Exercise brief
Look through the records and copy each line that has "circle" in it.

Text-based hardware design files
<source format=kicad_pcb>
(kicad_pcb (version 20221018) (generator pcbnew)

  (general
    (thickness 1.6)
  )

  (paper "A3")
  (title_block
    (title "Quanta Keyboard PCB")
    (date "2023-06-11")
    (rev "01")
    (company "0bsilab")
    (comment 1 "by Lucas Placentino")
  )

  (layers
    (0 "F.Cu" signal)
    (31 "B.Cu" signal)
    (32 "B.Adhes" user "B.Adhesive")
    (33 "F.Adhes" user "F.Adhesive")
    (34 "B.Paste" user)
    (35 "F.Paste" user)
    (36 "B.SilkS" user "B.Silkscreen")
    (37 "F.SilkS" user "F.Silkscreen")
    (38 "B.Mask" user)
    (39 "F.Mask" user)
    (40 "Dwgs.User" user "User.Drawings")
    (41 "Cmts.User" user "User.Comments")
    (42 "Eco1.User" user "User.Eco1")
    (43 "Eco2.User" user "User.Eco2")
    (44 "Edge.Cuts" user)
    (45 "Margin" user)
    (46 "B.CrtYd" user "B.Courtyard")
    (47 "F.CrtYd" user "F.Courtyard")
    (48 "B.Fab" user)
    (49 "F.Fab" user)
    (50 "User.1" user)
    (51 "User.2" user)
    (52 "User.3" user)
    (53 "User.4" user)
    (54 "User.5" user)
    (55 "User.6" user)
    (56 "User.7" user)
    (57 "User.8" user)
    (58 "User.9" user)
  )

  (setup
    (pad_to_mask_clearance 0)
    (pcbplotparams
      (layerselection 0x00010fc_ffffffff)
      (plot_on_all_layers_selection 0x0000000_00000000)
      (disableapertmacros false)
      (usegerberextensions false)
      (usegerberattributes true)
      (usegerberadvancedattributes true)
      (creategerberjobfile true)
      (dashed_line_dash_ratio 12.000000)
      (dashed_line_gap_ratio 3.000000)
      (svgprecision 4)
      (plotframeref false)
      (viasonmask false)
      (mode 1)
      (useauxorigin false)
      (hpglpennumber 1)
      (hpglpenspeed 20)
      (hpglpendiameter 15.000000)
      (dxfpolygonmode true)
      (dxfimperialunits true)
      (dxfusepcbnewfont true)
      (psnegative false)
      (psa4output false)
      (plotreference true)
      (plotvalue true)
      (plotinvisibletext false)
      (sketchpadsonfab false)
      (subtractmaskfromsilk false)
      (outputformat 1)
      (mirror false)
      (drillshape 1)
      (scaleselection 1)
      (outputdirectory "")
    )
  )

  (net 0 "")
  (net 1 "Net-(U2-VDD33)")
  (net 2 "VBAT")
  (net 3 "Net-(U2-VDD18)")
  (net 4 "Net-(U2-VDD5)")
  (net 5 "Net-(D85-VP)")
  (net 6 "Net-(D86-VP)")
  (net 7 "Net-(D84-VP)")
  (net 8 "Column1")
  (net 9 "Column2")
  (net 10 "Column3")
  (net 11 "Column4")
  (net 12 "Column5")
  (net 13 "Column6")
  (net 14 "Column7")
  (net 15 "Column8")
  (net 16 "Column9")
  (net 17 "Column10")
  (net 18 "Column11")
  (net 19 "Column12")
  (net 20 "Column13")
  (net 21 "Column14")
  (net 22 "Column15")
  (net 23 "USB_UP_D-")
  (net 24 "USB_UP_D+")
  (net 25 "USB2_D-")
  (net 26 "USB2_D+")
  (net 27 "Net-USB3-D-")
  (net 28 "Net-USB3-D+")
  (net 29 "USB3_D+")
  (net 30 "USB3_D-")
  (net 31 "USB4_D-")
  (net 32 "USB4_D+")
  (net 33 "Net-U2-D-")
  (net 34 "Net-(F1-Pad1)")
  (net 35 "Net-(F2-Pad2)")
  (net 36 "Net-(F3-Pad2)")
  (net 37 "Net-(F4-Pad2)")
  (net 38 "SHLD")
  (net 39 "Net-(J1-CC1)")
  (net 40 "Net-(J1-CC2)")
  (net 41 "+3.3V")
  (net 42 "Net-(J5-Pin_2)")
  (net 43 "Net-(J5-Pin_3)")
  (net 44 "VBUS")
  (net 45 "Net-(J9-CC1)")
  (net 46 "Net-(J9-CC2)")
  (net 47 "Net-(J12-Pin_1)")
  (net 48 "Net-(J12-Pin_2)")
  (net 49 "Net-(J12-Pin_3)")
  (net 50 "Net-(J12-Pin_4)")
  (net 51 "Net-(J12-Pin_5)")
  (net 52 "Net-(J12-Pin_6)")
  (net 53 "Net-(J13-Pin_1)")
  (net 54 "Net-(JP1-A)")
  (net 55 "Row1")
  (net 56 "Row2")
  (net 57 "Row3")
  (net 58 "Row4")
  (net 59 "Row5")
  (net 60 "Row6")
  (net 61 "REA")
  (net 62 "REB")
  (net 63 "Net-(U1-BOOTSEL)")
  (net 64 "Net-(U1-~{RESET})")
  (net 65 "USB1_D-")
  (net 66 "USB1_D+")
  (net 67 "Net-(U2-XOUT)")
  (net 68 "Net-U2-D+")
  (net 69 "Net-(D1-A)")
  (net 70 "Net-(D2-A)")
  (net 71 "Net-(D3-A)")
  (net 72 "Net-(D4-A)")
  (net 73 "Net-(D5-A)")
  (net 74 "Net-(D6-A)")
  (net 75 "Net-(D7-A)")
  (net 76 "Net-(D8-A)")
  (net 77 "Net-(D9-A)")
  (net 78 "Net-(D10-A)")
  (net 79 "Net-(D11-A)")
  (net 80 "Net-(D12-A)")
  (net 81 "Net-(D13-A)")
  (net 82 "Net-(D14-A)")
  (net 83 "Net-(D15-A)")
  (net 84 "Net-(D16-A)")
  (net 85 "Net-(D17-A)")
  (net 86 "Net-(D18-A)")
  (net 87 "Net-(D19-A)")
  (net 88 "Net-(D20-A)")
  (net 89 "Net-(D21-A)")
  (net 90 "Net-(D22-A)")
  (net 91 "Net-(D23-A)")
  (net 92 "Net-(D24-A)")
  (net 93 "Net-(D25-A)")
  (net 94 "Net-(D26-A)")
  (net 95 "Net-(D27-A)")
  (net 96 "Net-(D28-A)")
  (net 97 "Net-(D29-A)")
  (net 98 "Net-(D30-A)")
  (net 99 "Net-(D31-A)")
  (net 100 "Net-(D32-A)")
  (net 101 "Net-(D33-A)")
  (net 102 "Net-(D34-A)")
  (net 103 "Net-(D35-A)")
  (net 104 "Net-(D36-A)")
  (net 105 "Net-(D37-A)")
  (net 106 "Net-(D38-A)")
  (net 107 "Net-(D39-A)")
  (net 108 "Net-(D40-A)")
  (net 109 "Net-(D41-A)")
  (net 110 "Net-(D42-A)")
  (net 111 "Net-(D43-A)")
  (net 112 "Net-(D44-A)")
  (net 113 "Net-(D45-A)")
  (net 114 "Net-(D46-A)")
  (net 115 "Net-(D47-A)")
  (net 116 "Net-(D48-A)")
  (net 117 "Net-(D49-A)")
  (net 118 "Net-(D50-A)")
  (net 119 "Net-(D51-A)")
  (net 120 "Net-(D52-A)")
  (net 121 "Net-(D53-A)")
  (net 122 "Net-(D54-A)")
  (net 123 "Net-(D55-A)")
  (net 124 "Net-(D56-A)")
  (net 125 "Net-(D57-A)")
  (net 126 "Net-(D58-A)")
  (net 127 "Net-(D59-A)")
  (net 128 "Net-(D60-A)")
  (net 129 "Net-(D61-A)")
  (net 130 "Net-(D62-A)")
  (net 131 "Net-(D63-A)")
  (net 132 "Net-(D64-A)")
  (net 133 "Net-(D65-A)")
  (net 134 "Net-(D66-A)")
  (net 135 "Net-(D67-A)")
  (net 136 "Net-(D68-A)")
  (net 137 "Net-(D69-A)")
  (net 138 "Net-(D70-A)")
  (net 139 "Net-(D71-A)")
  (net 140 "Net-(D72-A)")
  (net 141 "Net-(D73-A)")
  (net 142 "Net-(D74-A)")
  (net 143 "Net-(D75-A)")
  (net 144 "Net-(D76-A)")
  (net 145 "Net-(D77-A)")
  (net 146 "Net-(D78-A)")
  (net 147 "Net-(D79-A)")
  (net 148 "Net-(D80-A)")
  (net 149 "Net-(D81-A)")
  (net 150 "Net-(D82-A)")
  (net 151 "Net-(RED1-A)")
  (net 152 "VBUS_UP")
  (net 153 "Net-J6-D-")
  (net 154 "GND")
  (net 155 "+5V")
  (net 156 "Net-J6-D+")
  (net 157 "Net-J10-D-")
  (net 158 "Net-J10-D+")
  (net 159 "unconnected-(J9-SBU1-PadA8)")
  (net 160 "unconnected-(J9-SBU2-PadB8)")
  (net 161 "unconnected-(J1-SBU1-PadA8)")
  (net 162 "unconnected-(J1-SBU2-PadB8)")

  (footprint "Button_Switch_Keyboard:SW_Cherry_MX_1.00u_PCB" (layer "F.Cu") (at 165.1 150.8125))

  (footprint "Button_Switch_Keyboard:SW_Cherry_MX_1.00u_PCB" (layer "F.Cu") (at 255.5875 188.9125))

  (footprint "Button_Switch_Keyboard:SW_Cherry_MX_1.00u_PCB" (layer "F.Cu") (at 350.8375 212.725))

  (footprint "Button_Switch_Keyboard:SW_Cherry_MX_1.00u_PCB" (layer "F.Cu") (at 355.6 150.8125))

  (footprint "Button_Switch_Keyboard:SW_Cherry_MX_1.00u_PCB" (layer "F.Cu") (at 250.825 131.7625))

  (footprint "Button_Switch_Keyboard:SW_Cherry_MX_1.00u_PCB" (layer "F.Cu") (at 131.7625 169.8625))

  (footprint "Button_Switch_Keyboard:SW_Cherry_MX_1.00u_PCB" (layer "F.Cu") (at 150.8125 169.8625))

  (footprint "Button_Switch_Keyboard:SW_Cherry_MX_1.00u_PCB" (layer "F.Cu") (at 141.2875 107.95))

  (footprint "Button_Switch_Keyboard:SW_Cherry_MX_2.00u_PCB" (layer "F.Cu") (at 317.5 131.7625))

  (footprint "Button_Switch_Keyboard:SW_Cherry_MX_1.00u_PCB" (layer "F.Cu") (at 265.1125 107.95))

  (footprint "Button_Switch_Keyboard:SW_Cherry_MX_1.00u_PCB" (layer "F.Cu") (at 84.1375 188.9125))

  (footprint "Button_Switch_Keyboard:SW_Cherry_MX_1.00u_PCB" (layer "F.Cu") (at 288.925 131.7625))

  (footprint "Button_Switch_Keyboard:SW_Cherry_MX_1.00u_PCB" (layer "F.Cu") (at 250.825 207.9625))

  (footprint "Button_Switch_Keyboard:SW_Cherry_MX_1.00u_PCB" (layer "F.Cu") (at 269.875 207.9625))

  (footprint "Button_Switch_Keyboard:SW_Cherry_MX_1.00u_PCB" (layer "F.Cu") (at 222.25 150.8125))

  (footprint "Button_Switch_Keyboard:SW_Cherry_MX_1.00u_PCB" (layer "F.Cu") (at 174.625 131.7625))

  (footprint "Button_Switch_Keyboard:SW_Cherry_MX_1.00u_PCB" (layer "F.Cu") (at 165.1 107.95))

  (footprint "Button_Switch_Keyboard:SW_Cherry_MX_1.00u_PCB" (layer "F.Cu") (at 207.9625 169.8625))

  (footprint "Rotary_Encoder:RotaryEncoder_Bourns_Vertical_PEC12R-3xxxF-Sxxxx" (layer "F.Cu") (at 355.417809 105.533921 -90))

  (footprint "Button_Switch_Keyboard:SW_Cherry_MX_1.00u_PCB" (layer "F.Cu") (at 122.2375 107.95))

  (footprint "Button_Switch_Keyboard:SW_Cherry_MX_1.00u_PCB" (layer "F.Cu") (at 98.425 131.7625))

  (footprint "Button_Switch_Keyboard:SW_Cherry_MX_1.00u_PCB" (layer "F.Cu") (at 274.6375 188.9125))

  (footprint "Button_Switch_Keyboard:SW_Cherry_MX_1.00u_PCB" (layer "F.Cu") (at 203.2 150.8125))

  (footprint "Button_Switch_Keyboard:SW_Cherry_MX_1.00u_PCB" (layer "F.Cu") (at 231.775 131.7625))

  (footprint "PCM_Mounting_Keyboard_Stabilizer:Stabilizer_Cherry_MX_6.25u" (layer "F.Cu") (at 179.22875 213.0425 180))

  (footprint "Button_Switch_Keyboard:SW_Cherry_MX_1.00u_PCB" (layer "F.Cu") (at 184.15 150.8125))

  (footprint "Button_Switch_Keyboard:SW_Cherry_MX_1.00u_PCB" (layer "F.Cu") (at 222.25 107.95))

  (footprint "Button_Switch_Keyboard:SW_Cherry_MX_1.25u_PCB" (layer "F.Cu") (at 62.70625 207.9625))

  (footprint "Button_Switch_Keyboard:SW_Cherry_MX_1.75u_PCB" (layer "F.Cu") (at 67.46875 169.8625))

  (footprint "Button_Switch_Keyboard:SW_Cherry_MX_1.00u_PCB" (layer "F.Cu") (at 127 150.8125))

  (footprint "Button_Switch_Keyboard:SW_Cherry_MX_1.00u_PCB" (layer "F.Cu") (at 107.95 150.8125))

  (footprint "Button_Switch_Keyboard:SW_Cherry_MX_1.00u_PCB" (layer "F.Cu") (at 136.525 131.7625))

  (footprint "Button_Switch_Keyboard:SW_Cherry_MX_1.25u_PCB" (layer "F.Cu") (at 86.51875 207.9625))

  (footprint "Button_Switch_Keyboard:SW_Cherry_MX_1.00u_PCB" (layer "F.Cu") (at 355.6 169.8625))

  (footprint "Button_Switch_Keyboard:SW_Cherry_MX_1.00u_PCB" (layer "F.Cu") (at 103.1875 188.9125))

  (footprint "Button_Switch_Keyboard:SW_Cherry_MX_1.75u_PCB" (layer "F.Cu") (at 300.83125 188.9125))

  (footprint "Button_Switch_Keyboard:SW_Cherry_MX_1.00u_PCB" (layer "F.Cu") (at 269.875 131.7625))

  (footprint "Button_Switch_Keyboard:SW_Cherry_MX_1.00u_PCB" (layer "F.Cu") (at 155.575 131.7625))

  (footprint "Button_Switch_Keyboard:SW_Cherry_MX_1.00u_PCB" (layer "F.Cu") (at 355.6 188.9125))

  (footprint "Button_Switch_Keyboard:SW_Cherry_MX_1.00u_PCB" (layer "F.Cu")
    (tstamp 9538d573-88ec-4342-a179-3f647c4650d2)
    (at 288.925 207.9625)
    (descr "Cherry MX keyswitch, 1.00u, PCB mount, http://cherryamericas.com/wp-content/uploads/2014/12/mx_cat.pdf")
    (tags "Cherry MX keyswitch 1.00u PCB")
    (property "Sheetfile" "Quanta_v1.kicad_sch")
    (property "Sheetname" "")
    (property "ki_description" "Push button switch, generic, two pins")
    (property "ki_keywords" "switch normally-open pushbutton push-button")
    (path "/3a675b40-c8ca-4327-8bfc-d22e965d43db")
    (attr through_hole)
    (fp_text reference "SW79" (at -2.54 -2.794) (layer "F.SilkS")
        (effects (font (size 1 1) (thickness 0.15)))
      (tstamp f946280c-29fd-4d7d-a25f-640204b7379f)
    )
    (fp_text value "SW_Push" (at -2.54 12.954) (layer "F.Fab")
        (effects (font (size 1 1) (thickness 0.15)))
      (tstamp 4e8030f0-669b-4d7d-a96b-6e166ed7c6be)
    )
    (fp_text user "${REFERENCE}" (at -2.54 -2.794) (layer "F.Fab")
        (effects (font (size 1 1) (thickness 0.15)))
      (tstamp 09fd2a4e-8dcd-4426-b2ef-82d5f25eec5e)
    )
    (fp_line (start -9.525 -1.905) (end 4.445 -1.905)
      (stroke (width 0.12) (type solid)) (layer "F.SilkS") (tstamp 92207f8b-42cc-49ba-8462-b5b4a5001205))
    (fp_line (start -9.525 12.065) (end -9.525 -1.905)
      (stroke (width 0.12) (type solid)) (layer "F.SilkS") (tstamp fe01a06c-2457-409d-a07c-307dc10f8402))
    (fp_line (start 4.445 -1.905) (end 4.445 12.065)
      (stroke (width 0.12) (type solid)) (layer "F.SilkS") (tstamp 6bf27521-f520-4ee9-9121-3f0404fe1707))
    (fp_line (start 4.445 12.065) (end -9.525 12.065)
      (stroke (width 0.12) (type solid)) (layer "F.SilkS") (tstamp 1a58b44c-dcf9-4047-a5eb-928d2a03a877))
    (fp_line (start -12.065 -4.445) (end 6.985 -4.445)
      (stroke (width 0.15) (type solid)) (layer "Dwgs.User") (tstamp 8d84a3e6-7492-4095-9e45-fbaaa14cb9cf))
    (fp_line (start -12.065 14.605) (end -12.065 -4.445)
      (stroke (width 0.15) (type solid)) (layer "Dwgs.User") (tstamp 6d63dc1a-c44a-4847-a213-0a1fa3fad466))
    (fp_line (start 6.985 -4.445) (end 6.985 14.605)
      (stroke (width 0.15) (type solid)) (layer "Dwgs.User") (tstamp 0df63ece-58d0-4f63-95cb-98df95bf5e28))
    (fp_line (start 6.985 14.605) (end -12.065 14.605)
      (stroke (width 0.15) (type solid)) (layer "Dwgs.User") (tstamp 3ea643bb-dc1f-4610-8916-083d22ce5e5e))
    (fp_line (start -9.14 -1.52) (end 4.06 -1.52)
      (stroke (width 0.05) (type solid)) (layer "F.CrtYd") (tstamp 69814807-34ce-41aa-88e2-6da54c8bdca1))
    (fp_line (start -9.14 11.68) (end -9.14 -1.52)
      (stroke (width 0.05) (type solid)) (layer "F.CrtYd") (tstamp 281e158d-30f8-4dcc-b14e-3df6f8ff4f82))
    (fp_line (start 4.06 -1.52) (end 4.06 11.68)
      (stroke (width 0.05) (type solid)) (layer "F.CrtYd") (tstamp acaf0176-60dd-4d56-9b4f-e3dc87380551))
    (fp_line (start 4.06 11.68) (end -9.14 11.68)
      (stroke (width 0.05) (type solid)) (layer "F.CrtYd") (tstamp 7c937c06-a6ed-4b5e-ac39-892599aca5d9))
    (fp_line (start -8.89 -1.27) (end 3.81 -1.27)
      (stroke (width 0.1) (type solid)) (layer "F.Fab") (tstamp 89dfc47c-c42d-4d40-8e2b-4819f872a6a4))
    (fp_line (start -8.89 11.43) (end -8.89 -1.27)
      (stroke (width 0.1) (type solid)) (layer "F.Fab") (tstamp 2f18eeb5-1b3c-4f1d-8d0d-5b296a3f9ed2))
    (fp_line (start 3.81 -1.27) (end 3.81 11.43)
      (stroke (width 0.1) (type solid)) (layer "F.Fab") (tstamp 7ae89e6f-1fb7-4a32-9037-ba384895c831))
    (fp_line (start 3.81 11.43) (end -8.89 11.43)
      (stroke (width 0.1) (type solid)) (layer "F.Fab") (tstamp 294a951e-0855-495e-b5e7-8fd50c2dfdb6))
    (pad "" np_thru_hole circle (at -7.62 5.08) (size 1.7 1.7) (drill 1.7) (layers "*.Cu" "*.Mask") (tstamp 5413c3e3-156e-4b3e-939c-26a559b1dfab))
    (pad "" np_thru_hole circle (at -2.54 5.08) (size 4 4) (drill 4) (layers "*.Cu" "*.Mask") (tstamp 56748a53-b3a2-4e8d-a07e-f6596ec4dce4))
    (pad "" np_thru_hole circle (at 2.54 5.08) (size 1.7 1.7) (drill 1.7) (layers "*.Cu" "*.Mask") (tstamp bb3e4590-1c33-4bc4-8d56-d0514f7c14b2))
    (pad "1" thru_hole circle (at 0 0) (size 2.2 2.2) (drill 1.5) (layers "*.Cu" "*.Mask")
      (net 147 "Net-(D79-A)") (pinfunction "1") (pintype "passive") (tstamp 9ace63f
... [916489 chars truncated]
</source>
---
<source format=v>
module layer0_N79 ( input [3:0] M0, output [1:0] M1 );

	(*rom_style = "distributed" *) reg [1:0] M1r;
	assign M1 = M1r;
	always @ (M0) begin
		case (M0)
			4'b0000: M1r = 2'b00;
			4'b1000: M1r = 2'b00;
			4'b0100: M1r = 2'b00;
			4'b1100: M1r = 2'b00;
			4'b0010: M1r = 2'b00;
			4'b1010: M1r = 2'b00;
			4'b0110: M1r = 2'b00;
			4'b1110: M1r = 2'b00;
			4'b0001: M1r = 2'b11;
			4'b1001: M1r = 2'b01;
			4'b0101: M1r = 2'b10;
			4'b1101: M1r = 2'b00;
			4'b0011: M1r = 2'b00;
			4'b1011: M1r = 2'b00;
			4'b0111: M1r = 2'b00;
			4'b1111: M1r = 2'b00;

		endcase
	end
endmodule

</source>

Answer to this task
    (pad "" np_thru_hole circle (at -7.62 5.08) (size 1.7 1.7) (drill 1.7) (layers "*.Cu" "*.Mask") (tstamp 5413c3e3-156e-4b3e-939c-26a559b1dfab))
    (pad "" np_thru_hole circle (at -2.54 5.08) (size 4 4) (drill 4) (layers "*.Cu" "*.Mask") (tstamp 56748a53-b3a2-4e8d-a07e-f6596ec4dce4))
    (pad "" np_thru_hole circle (at 2.54 5.08) (size 1.7 1.7) (drill 1.7) (layers "*.Cu" "*.Mask") (tstamp bb3e4590-1c33-4bc4-8d56-d0514f7c14b2))
    (pad "1" thru_hole circle (at 0 0) (size 2.2 2.2) (drill 1.5) (layers "*.Cu" "*.Mask")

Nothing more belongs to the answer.